**TASK BRIEF:** In the listing below, write out verbatim the stretch from the line containing "Could you add" through the final line of the listing.
──────── PROVIDED ENTRIES
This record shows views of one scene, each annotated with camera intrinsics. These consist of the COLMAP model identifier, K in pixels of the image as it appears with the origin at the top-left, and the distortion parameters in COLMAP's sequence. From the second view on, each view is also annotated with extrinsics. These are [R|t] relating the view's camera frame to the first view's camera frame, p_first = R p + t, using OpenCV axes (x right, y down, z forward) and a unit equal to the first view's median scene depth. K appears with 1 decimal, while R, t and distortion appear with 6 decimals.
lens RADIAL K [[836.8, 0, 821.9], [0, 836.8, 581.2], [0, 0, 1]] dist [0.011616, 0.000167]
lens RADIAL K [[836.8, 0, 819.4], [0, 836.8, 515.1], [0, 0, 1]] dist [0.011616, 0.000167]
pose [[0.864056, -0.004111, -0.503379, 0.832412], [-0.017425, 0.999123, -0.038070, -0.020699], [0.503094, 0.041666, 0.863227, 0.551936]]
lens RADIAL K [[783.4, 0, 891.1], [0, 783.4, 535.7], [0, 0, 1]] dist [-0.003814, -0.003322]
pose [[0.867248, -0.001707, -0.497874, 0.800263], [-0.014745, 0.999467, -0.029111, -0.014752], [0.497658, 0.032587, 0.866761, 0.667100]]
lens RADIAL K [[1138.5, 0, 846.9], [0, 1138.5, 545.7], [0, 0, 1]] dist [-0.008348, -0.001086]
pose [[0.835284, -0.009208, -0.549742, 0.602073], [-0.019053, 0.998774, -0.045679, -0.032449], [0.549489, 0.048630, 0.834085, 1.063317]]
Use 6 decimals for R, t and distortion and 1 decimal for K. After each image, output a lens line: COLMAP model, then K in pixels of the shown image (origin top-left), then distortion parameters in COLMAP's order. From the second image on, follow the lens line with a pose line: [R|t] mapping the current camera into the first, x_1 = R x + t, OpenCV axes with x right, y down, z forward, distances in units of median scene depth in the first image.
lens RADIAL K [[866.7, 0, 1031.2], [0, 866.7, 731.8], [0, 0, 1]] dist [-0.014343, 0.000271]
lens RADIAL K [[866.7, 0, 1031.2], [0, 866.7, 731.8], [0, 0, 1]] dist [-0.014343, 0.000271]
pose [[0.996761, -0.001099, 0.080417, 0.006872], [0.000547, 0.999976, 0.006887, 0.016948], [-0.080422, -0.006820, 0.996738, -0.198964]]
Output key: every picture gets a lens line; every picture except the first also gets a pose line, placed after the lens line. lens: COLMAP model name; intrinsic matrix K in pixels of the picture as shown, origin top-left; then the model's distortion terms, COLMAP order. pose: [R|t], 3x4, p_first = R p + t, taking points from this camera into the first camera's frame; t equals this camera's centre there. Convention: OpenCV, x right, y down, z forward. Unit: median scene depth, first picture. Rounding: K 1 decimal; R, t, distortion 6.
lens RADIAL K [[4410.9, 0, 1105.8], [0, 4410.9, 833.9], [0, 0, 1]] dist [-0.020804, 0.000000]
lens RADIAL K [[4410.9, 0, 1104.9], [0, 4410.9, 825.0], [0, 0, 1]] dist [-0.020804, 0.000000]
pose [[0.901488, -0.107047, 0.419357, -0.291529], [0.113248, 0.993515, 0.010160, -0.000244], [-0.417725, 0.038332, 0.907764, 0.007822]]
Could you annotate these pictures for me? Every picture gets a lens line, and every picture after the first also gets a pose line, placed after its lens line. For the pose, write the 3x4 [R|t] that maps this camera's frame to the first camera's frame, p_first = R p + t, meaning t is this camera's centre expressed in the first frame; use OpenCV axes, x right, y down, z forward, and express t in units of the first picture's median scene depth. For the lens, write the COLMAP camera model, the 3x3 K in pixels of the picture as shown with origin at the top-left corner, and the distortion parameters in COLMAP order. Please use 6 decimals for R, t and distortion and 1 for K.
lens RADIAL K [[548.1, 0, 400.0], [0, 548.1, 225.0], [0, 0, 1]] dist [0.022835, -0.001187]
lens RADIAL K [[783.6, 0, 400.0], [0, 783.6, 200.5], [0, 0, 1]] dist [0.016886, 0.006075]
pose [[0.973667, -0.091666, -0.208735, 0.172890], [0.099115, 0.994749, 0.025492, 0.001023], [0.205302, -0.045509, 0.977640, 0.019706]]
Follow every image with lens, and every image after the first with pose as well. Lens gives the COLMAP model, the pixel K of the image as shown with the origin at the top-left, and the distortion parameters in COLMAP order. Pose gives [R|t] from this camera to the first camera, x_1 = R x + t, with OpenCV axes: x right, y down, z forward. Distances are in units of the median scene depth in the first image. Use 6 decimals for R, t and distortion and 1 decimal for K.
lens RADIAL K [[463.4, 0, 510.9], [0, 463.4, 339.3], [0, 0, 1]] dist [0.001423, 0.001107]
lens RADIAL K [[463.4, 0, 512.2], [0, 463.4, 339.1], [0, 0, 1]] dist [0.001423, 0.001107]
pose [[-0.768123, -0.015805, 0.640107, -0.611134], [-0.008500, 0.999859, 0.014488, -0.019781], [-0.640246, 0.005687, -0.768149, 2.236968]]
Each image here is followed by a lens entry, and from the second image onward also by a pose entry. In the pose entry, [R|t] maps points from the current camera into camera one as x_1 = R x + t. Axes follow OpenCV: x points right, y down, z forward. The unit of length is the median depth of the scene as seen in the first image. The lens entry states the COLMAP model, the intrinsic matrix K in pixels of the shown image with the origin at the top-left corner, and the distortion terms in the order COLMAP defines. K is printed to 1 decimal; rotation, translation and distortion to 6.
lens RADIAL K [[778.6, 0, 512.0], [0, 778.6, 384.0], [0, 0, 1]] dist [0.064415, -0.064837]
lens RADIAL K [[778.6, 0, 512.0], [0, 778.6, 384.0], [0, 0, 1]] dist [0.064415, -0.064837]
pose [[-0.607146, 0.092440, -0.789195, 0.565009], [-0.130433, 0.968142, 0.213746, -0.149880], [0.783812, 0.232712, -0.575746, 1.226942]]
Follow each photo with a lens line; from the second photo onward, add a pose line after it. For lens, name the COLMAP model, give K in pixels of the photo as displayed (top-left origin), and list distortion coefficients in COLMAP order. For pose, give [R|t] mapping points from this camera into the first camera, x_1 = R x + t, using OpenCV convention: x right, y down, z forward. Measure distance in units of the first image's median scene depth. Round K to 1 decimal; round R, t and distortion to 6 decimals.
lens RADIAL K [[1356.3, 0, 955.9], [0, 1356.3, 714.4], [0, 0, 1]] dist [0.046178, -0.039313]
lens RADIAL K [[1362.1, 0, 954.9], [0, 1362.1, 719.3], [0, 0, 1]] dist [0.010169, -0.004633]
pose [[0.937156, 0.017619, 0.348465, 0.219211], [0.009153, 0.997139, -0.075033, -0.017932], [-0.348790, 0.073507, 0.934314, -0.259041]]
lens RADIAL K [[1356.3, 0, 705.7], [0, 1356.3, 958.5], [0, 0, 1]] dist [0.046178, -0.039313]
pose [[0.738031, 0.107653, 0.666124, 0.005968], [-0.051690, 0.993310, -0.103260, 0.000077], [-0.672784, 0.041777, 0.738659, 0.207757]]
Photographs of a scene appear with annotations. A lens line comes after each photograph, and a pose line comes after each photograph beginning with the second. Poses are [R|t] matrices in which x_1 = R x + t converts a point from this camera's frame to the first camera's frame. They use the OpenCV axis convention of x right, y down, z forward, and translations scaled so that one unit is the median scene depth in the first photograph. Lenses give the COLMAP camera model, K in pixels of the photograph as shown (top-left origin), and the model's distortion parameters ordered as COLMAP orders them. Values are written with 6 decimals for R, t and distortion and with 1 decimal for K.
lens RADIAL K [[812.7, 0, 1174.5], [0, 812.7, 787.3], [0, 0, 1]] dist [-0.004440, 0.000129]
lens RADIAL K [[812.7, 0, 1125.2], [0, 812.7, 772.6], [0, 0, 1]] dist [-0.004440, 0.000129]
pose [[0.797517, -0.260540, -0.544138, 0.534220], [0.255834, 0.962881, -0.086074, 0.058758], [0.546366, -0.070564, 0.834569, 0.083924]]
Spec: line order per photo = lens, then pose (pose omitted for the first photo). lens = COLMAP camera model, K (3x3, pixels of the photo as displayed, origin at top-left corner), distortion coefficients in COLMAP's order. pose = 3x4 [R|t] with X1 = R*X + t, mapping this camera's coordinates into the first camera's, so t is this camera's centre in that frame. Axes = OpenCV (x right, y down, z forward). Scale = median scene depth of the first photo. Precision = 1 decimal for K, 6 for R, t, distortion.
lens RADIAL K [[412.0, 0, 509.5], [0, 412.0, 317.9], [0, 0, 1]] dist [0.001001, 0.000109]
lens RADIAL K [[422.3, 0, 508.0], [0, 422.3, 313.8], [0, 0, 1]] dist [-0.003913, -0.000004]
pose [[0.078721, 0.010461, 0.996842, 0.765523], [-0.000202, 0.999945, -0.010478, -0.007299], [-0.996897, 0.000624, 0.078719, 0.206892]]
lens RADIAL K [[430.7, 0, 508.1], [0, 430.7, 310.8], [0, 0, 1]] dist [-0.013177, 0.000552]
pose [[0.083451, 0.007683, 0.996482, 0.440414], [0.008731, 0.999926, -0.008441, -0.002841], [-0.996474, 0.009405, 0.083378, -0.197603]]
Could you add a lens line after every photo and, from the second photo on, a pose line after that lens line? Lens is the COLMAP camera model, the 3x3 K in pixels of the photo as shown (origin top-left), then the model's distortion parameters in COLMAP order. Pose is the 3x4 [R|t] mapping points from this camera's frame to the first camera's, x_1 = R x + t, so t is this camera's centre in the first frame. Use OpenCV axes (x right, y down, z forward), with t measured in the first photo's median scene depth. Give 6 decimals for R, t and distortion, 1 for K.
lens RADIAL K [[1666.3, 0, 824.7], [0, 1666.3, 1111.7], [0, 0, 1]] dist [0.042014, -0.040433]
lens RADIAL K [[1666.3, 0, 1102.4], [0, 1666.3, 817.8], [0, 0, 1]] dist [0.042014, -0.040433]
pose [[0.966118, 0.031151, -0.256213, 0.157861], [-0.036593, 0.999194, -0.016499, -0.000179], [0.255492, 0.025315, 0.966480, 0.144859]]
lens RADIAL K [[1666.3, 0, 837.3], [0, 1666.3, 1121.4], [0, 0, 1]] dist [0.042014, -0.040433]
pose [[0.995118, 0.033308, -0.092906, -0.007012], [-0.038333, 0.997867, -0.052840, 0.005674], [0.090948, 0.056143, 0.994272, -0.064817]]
────────────────
**TASK RESPONSE:**
Could you add a lens line after every photo and, from the second photo on, a pose line after that lens line? Lens is the COLMAP camera model, the 3x3 K in pixels of the photo as shown (origin top-left), then the model's distortion parameters in COLMAP order. Pose is the 3x4 [R|t] mapping points from this camera's frame to the first camera's, x_1 = R x + t, so t is this camera's centre in the first frame. Use OpenCV axes (x right, y down, z forward), with t measured in the first photo's median scene depth. Give 6 decimals for R, t and distortion, 1 for K.
lens RADIAL K [[1666.3, 0, 824.7], [0, 1666.3, 1111.7], [0, 0, 1]] dist [0.042014, -0.040433]
lens RADIAL K [[1666.3, 0, 1102.4], [0, 1666.3, 817.8], [0, 0, 1]] dist [0.042014, -0.040433]
pose [[0.966118, 0.031151, -0.256213, 0.157861], [-0.036593, 0.999194, -0.016499, -0.000179], [0.255492, 0.025315, 0.966480, 0.144859]]
lens RADIAL K [[1666.3, 0, 837.3], [0, 1666.3, 1121.4], [0, 0, 1]] dist [0.042014, -0.040433]
pose [[0.995118, 0.033308, -0.092906, -0.007012], [-0.038333, 0.997867, -0.052840, 0.005674], [0.090948, 0.056143, 0.994272, -0.064817]]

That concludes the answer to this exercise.